As far as the 2016 election goes, I've been pretty clear: We don't know how Bernie Sanders, who I supported in the primaries, would have done against Trump because he never had the full force of the Republican machine focused on him. And Hillary Clinton should have done many things differently, like gone after Trump's business record and created more ads about issues. But, in the general election, the media was complicit in making Clinton seem like she was dirty. Mostly, though, too many of us underestimated how easily racism and hatred and ignorance could be exploited across the country. The "lesson" of the 2016 election is to own the goddamn narrative. The tricky part is how to do that.

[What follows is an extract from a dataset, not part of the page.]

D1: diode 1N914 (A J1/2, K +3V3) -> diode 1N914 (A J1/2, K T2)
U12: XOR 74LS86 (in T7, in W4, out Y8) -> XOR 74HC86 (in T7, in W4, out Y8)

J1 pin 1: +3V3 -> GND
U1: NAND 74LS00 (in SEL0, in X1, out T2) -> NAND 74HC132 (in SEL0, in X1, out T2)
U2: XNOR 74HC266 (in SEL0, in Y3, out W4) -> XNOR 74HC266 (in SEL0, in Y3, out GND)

And even though whenever I say that I think the fight among Democrats is bullshit, it's automatically assumed that I'm just shitting on the socialist/Bernie side of the Democratic Party. But I'm not. I'm actually way more aligned with the socialists in my beliefs than I am with the more mainstream Democrats. I want the most progressive elements of the party to take over and win elections. Yet I'm not on their side in this internecine conflict. I'm just on the side of whatever the fuck gets us out of this Trump clusterfuck of disastrous policies, destruction of the mechanisms of government, and degradation of the presidency. I don't care if it's the Russia investigation, the emoluments clause, the 25th Amendment, the "Deep State," or the 2018 midterms.

When Barack Obama was running, I was all-in on supporting him, fully aware that he was a moderate-liberal who had ties to Wall Street. But the nation couldn't take another Republican presidency, so I gladly let the Obama campaign go balls deep in my face and I swallowed happily. However, after the election, I thought that the time to push the party further left had arrived, and, if you take the time to read (I've been doing this shit for nearly 14 years), I was mightily critical of Obama and his hawkishness and approach to the health care debate and of the Democrats in Congress who needed to be challenged from the left. And I've been critical of corporate funding of candidates for years before Citizens United.

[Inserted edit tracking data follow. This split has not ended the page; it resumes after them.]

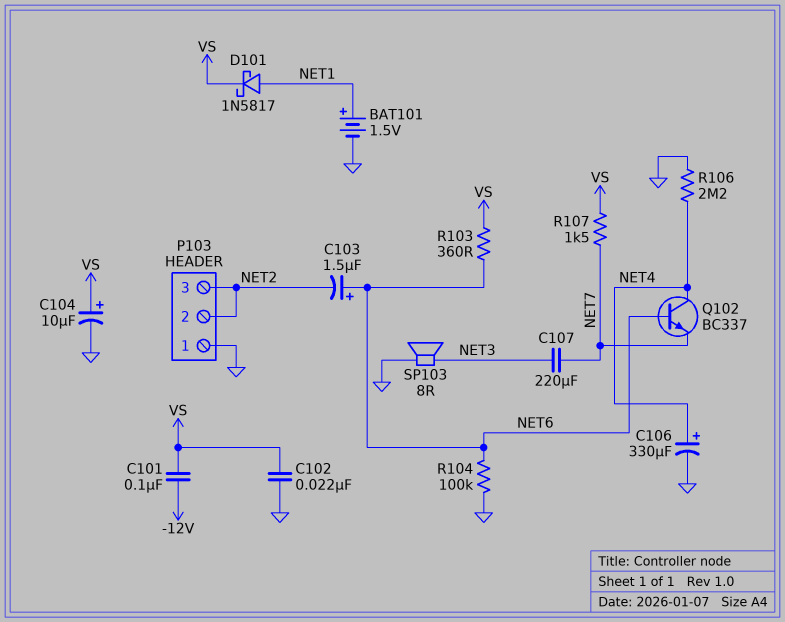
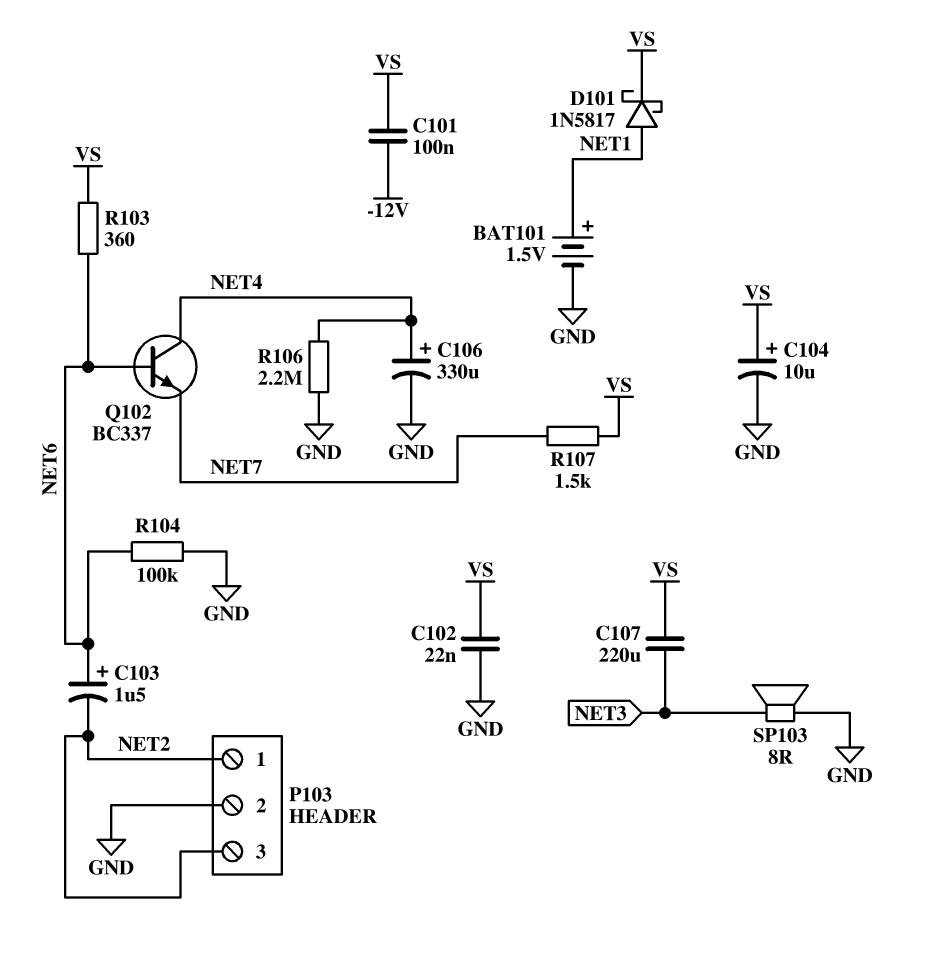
C107: 220uF (NET3, NET7) -> 220uF (NET3, VS)
P103 pin 1: GND -> NET2
P103 pin 2: NET2 -> GND

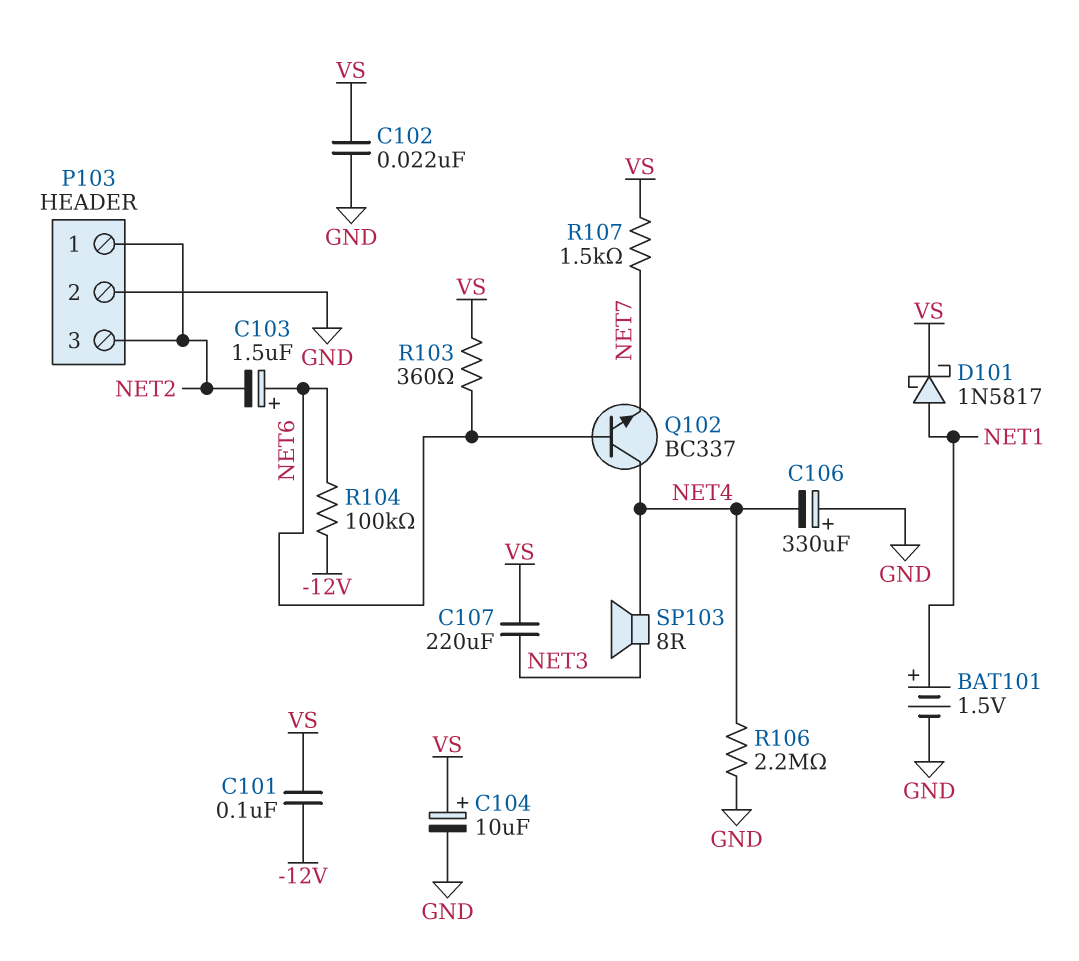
C106: 330uF (plus NET4, minus GND) -> 330uF (plus GND, minus NET4)
R104: 100k (GND, NET6) -> 100k (-12V, NET6)
SP103: speaker 8R (GND, NET3) -> speaker 8R (NET3, NET4)

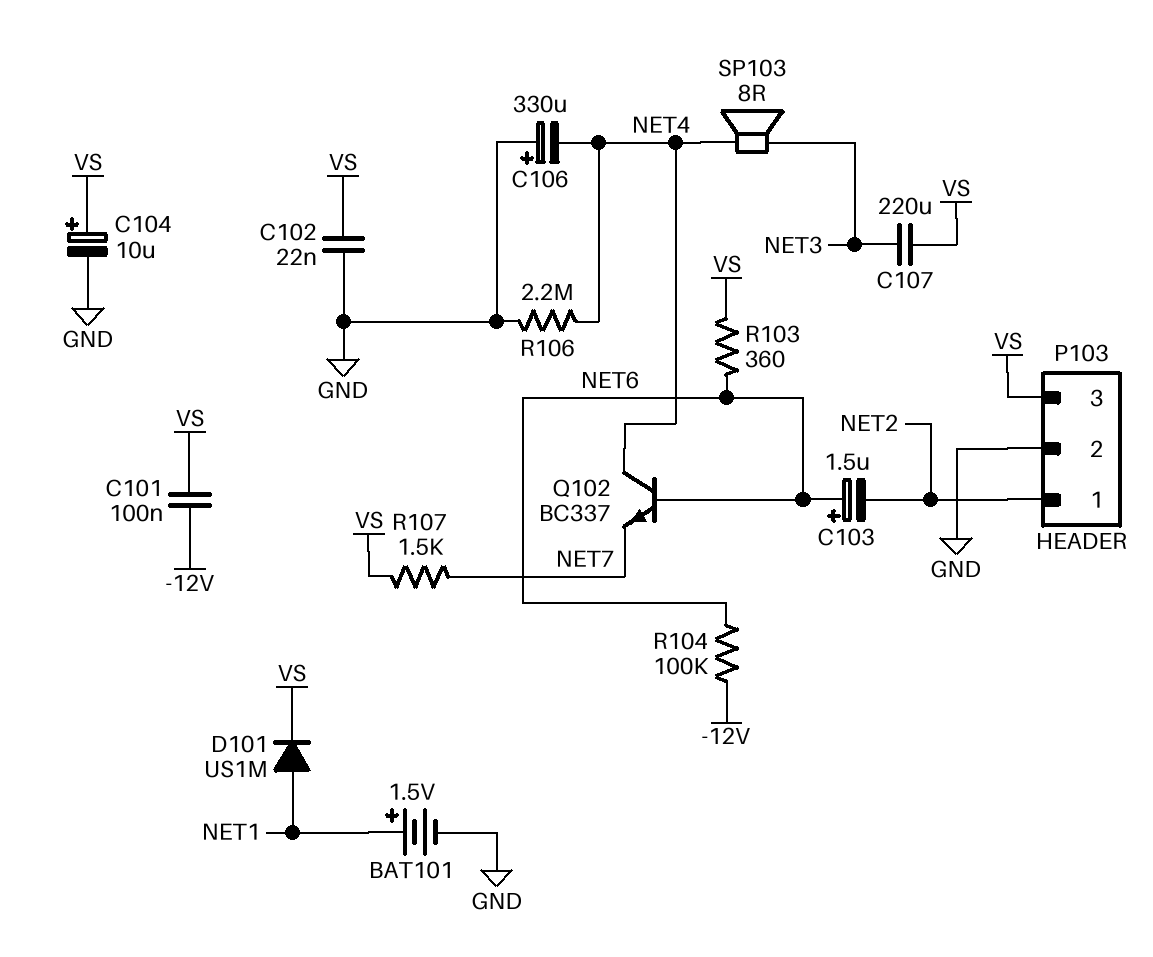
D101: schottky 1N5817 (A NET1, K VS) -> diode US1M (A NET1, K VS)
P103 pin 3: NET2 -> VS

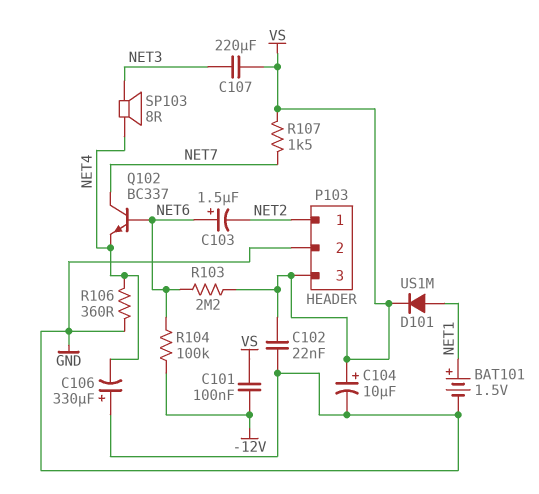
Q102: NPN BC337 (B NET6, C NET4, E NET7) -> NPN BC337 (B NET6, C NET7, E NET4)
R103: 360 (NET6, VS) -> 2.2M (NET6, VS)
R106: 2.2M (GND, NET4) -> 360 (GND, NET4)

Right now, I'm mostly giving a shit about 2018. I'm not thinking about 2020; that's what primary fights are for and let's save that until after 2018. I'm giving a shit about governors' races and state races. I'm giving a shit about the House of Representatives. I want people to run who are going to stop the hemorrhaging. And, yeah, there are a few fucking non-negotiable things they need to support, like the right to choose on abortion, support for the ACA (with single payer down the road), climate change, and sane, compassionate immigration reform. I wanna get kickass candidates like Randy Bryce in Wisconsin and Amy McGrath in Kentucky.

And if you wanna wallow around, whining that the DNC was mean to your candidate or that leftist dudes are douches, well, it's your time to waste. Meanwhile, Republicans are closing in on being able to call a constitutional convention and let ALEC rewrite the thing.

In 2010, a whole fuckload of people who voted in 2008 didn't show up. If you don't show up in 2018, then whatever you believe is as worthless as the monetary value of your angry tweets.

Let's save the country first. We're in a political crisis that is about a year or so from becoming a civil rights crisis and, possibly, a violent crisis, if Trump is indicted. And if he's not, then we're gonna be in an economic crisis or just fucked by the climate relatively soon. Saving the country might mean you gotta suck it up, sunshine, and vote for a "corporatist" or a Democratic Socialist. Whatever your purity is, save it. I'm not playing this dumbass game right now. I've got fires to extinguish.

Once we do get the reins of at least some of the government back, we can have our pissing match.

(Note 1: If your response of "We'll never save the country if we don't totally agree with my side," hey, good luck. And you might wanna respond "Aren't you just telling everyone to agree with you?" Well, I don't think anyone disagrees with "Put out the raging fire in any way you can.")

(Note 2: Your variations on the burning house metaphor are adorable. Pat yourself on the back if you're thinking, "Well, the fire was started by Bernie voters" or "The DNC is the arsonist, man." And keep it the fuck to yourself.)